◆ Page excerpt
From: Sean Christopherson <seanjc@google.com>
To: Kai Huang <kai.huang@intel.com>
Cc: "pbonzini@redhat.com" <pbonzini@redhat.com>,
"kvm@vger.kernel.org" <kvm@vger.kernel.org>,
"linux-kernel@vger.kernel.org" <linux-kernel@vger.kernel.org>,
Yan Y Zhao <yan.y.zhao@intel.com>
Subject: Re: [PATCH 1/2] KVM: Allow calling mmu_invalidate_retry_hva() without holding mmu_lock
Date: Fri, 8 Sep 2023 10:36:57 -0700 [thread overview]
Message-ID: <ZPtVF5KKxLhMj58n@google.com> (raw)
In-Reply-To: <01d077d89d22cce541784be25c2f5c2143f8b5da.camel@intel.com>
On Thu, Sep 07, 2023, Kai Huang wrote:
> On Thu, 2023-08-24 at 19:07 -0700, Sean Christopherson wrote:
> > Allow checking mmu_invalidate_retry_hva() without holding mmu_lock, even
> > though mmu_lock must be held to guarantee correctness, i.e. to avoid
> > false negatives. Dropping the requirement that mmu_lock be held will
> > allow pre-checking for retry before acquiring mmu_lock, e.g. to avoid
> > contending mmu_lock when the guest is accessing a range that is being
> > invalidated by the host.
> >
> > Contending mmu_lock can have severe negative side effects for x86's TDP
> > MMU when running on preemptible kernels, as KVM will yield from the
> > zapping task (holds mmu_lock for write) when there is lock contention,
> > and yielding after any SPTEs have been zapped requires a VM-scoped TLB
> > flush.
> >
> > Wrap mmu_invalidate_in_progress in READ_ONCE() to ensure that calling
> > mmu_invalidate_retry_hva() in a loop won't put KVM into an infinite loop,
> > e.g. due to caching the in-progress flag and never seeing it go to '0'.
> >
> > Force a load of mmu_invalidate_seq as well, even though it isn't strictly
> > necessary to avoid an infinite loop, as doing so improves the probability
> > that KVM will detect an invalidation that already completed before
> > acquiring mmu_lock and bailing anyways.
>
> Without the READ_ONCE() on mmu_invalidate_seq, with patch 2 and
> mmu_invalidate_retry_hva() inlined IIUC the kvm_faultin_pfn() can look like
> this:
>
> fault->mmu_seq = vcpu->kvm->mmu_invalidate_seq; <-- (1)
> smp_rmb();
>
> ...
> READ_ONCE(vcpu->kvm->mmu_invalidate_in_progress);
> ...

◆ Dataset
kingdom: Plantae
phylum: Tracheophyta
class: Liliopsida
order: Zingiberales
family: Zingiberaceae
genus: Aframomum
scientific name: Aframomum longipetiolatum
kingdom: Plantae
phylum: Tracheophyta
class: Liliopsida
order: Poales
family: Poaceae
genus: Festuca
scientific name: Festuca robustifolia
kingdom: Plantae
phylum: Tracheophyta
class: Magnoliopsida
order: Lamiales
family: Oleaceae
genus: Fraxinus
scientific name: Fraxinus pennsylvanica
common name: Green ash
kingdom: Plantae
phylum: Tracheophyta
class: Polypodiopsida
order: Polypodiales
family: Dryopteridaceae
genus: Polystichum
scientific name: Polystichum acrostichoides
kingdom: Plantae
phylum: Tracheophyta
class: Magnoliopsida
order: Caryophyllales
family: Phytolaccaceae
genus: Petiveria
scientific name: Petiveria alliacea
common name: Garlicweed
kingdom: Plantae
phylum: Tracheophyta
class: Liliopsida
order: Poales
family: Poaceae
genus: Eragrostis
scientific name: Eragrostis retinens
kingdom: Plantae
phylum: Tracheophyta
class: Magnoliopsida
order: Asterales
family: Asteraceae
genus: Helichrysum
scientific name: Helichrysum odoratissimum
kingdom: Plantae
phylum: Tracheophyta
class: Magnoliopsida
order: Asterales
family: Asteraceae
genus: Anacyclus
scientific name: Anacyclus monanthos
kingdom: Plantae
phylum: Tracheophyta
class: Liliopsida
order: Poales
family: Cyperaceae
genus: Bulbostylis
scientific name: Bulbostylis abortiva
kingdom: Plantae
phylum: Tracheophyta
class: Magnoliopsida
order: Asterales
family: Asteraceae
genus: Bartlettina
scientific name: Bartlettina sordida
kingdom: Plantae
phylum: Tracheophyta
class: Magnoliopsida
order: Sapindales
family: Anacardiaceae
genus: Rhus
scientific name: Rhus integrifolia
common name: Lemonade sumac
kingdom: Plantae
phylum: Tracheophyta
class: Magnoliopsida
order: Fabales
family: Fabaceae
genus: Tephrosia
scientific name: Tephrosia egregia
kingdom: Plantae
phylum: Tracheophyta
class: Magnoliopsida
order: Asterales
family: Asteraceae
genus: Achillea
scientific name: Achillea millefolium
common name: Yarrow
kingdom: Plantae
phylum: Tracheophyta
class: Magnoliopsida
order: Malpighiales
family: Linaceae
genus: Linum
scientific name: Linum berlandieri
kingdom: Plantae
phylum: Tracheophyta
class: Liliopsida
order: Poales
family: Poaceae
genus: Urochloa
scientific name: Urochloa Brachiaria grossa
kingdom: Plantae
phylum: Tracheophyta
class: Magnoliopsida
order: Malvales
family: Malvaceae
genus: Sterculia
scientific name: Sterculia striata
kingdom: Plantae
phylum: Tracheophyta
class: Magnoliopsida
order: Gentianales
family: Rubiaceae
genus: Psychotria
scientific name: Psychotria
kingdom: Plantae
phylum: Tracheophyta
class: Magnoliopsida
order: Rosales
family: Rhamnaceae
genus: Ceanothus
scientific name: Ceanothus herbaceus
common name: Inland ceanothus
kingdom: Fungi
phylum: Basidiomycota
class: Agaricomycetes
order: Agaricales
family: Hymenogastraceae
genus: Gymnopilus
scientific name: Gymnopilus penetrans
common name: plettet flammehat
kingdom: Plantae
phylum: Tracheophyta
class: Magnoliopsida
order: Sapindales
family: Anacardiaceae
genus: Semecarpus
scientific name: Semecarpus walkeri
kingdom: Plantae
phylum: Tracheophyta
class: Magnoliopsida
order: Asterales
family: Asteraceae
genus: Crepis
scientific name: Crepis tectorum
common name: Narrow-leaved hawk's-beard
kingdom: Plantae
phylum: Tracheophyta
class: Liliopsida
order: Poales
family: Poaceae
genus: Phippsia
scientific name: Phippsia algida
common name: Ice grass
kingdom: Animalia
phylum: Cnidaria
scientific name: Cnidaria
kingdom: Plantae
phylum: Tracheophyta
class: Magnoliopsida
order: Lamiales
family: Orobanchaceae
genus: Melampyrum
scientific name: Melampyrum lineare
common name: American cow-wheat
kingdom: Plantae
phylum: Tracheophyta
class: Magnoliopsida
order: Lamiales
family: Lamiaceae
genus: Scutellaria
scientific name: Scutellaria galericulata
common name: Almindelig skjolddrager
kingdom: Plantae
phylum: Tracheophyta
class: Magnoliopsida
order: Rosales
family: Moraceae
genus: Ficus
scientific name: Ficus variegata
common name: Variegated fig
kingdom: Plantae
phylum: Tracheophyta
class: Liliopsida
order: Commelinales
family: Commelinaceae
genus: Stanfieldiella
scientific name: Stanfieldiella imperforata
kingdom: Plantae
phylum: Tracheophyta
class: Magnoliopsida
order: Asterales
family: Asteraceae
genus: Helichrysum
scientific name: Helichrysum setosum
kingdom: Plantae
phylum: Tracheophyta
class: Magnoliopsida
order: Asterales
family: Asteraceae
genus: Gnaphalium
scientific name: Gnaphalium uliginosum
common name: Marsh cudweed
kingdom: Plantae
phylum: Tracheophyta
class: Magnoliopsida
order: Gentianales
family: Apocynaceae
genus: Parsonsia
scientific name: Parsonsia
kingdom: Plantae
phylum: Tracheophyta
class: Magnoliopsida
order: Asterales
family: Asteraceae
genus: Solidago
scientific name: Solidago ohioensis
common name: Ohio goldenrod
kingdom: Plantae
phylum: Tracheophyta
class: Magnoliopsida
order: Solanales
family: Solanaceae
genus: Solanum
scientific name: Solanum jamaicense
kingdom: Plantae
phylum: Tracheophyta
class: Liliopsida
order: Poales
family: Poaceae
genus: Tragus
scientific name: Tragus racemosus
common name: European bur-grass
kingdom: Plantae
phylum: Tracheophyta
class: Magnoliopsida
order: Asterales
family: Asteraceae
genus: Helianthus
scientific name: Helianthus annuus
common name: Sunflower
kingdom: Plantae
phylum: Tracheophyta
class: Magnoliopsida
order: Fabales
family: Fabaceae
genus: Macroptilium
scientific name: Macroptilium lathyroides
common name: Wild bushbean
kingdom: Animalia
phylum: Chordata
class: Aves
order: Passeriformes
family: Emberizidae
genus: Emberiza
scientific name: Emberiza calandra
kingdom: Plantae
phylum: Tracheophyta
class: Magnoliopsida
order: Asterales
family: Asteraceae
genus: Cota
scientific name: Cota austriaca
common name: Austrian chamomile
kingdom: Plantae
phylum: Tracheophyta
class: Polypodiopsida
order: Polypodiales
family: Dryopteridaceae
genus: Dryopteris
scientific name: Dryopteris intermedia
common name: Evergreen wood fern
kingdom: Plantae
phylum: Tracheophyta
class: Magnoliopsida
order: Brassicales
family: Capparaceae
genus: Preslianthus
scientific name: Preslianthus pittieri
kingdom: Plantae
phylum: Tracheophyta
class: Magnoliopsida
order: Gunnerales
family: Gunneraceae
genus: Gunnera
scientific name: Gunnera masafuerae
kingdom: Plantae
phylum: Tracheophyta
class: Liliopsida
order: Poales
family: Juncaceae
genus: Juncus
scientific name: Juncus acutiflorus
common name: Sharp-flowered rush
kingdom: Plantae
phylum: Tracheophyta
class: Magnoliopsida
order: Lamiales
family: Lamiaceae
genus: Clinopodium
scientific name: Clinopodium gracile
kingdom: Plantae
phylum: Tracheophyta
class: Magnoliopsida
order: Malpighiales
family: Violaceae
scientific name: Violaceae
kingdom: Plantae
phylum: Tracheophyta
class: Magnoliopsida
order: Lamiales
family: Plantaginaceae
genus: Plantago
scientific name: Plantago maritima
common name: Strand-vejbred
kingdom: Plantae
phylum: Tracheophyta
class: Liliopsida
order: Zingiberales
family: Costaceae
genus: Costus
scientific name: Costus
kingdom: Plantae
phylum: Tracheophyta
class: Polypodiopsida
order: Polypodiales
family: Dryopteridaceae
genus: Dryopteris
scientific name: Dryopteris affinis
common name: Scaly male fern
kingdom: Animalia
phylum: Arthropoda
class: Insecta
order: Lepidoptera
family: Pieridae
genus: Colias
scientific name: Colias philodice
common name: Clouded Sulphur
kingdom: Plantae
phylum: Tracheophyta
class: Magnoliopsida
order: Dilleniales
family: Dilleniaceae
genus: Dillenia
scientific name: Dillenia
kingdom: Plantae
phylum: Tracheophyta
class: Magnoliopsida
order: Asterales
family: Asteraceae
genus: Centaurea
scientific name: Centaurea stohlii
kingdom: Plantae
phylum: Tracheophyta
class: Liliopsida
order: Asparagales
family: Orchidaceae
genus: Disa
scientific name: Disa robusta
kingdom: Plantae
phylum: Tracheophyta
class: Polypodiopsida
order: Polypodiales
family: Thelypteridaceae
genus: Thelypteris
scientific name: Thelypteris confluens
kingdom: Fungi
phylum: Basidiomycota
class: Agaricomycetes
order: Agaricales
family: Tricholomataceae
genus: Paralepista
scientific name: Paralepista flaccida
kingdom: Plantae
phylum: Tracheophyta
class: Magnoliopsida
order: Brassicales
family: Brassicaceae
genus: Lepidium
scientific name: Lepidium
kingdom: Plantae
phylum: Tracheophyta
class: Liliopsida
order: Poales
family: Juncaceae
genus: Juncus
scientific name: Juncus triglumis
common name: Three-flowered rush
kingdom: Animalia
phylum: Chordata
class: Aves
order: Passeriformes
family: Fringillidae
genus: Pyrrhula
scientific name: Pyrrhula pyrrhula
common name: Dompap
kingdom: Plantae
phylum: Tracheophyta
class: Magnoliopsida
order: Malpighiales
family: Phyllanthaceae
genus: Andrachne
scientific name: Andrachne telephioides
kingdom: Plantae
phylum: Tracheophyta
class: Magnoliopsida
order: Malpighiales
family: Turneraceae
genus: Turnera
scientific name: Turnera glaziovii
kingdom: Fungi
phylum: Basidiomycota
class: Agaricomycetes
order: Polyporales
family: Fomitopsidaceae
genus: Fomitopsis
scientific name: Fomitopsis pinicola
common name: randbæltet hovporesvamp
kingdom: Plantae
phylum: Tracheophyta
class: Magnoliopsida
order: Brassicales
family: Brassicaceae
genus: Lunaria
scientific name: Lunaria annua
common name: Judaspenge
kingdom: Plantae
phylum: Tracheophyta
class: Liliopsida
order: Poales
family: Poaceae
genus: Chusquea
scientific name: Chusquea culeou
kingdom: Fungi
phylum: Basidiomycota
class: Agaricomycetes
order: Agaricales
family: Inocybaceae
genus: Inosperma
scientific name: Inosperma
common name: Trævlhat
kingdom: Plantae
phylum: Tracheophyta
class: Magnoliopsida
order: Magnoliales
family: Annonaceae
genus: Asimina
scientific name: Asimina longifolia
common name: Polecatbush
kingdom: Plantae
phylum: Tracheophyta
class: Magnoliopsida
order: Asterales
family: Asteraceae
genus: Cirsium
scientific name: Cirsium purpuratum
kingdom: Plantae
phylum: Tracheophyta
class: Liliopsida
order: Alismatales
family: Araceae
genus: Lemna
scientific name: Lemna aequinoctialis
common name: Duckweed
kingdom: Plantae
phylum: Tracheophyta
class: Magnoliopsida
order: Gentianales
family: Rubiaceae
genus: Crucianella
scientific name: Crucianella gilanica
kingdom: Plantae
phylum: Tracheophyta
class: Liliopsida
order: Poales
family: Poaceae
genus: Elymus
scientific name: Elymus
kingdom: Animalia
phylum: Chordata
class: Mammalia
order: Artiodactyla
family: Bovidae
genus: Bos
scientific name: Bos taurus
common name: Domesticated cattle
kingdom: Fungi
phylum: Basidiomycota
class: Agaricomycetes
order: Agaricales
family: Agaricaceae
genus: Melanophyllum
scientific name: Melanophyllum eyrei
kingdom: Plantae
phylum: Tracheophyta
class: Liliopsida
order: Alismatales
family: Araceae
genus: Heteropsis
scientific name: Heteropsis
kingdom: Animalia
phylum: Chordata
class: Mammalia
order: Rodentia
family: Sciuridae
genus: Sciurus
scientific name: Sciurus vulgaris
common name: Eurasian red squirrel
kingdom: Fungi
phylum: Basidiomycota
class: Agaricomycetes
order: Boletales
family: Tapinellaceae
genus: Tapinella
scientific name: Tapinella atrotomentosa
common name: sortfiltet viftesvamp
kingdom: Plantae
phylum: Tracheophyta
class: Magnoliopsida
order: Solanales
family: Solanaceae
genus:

◆ Written request
In the mailing-list message above, why is mmu_invalidate_in_progress wrapped in READ_ONCE()?

◆ The completed task
To ensure that calling mmu_invalidate_retry_hva() in a loop won't put KVM into an infinite loop.